The preceding chapters established that primarily for digital publishing OA is one of the distinctive manifestations of technological developments (Laakso et al., 2011). Therefore, the fundamental question for this book is whether the previous regulatory framework for the ownership of intellectual property rights is adequate to deal with the current situation and whether it can adequately regulate issues arising out of OA.

Initially, there was a short discussion about the history of copyright before OA, and the background context for addressing this issue was set. This historical account helps explain the significance of OARs. As explained in preceding chapters, the OA phenomenon considered as a tool for social justice and social cohesion that could enhance copyright regimes and make access to information more widely available. Hence, OARs in the digital age could be seen as a contemporary response for sharing and dissemination of information resources. Nowadays, the end users of knowledge should have the widest possible access to knowledge. An examination of the governance framework of OARs in the European Union and in Greece examined the examples of OARs that could enhance the dissemination and spread of information. In this chapter, the issue of OA is analysed from the perspective of the producers of knowledge: authors, publishers and, more specifically, commercial publishing firms.

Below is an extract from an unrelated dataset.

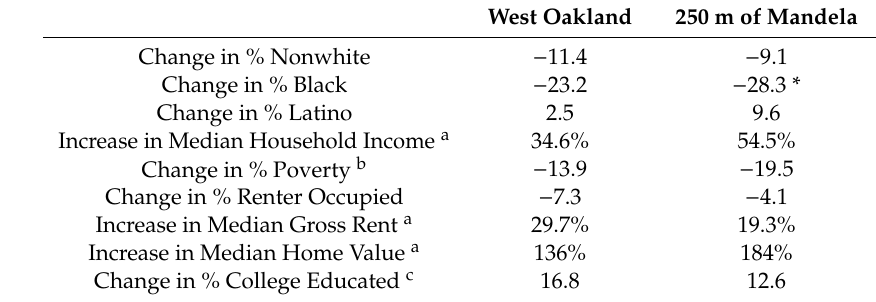
Table 2. Change in racial and socioeconomic composition between 1990 and 2010 for all tracts in West Oakland, and within 250 m of the Mandela Parkway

The most desirable regulatory regime for OARs is the “just” green agreement. It has three components, sequentially explaining what just access is, what green OA is (also known as self-archiving) and the agreement involving the interests of all three stakeholders (authors, publishers, and users). This argument addresses the issues that authors, publishers, and users all benefit by appropriate regulation of access. On the one hand, authors can adopt online publishing, but they cannot effectively enforce their IPRs. On the other hand, publishers can claim IPRs in the traditional form, but it would be almost impossible to enforce them in the context of online publishing. Therefore, authors and publishers both need to respond to these changes. If publishers do not join the online revolution, potentially they become irrelevant from a commercial perspective. If they become part of such a revolution, they should not be obliged to disregard their commercial interests in IPRs. However, to pursue their commercial interests, it is evident that they would need to modify their business models. So too do authors need the commercial publishers, at least in the academic world. This is for a few reasons, including that in academic scholarship, it is desirable to publish through commercial and reputable publishers. In such cases, IPRs are usually given to the publishers. Hence, even though the authors possess a few more choices since the arrival of digital and online publishing, they still need publishers. In other words, there is always an inevitable link between academic authors and commercial publishers.

Therefore, in this chapter, the first part discusses the contemporary developments in publishing practices, including Creative Commons and OARs. The second part undertakes an analysis of the implications of these technological changes for commercial publishing. The third part discusses the response of publishers to OA practice with the example of soft regulation introduced by the Open Access Scholarly Publishers Association (OASPA). In this part, there is also an analysis of the practices of the Emerald publishing house to examine how OA has been practised. In the last part, a critique of the contemporary regulations and practices will yield a model for the future regulation of OARs.